Beware: using Facebook can make you eat more and get into debt - but still feel really pleased with yourself, researchers say.
Users that feel strong ties to their friends tend to feel high self-esteem while actually on the site, and a loss of self-control afterwards, says the University of Pittsburgh and Columbia Business School team.
And the more time these users spend on the site, the greater their body-mass index - and the higher their levels of credit-card debt.
"To our knowledge, this is the first research to show that using online social networks can affect self-control," says Andrew Stephen of the University of Pittsburgh.
"We have demonstrated that using today’s most popular social network, Facebook, may have a detrimental affect on people’s self-control."
The team worked with more than 1,000 US Facebook users, who completed surveys about how closely they’re connected to friends on on the site. And, they found, participants with weak ties to Facebook friends didn't feel any more self-esteem - but those with strong ties to their friends did.

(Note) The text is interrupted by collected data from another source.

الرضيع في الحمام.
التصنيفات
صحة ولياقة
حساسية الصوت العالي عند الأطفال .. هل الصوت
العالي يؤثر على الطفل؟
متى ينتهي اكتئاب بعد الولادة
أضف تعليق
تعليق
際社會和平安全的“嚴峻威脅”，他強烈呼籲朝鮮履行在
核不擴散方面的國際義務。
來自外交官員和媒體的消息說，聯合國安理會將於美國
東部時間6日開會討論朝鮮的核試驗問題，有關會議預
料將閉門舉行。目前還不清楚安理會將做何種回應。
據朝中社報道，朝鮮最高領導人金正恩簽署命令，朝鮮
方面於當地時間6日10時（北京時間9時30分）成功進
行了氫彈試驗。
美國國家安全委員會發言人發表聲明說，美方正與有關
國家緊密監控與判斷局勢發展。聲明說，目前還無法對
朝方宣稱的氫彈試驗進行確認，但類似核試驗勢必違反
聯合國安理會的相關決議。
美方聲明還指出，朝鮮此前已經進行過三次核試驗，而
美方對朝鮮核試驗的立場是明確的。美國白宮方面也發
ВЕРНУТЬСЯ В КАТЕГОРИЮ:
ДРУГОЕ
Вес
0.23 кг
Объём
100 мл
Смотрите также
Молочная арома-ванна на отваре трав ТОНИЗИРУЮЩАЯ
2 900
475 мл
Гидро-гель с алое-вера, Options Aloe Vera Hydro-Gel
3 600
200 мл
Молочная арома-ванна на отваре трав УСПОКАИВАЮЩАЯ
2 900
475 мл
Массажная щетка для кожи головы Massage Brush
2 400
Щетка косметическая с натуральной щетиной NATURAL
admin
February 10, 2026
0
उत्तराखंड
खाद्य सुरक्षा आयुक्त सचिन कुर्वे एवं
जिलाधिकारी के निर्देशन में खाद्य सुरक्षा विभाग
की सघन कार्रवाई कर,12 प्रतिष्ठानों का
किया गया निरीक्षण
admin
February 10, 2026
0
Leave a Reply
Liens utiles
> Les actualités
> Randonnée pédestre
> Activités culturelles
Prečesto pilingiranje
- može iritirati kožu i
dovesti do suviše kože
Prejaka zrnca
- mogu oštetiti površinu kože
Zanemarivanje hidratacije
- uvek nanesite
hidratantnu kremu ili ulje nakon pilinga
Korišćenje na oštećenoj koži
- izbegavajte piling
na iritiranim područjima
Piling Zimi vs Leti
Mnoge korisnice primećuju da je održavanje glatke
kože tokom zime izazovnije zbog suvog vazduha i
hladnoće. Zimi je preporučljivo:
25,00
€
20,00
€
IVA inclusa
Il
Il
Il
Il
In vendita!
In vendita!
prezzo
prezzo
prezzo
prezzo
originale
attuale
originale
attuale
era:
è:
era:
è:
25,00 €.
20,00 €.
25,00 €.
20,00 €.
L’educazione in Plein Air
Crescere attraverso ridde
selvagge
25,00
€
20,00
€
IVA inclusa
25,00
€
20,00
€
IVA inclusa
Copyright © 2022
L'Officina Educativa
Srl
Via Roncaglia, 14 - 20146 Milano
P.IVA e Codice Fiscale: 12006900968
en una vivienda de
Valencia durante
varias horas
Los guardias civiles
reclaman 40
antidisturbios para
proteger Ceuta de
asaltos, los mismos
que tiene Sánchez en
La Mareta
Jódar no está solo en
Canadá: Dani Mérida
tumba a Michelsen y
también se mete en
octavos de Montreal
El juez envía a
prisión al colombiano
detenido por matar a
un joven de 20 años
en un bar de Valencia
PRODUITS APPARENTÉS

And this high self-esteem seems to be linked with poor self-control. When given the choice between a cookie and a granola bar, people who had recently browsed Facebook were more likely to pick the cookie - and were also more likely to give up when set a puzzle.
And a survey covering height and weight, the number of credit cards owned and the number of offline friends also showed the Facebook users to be particularly weak-willed.
"The results suggest that greater social network use is associated with a higher body-mass index, increased binge eating, a lower credit score, and higher levels of credit-card debt for individuals with strong ties to their social network," the researchers write.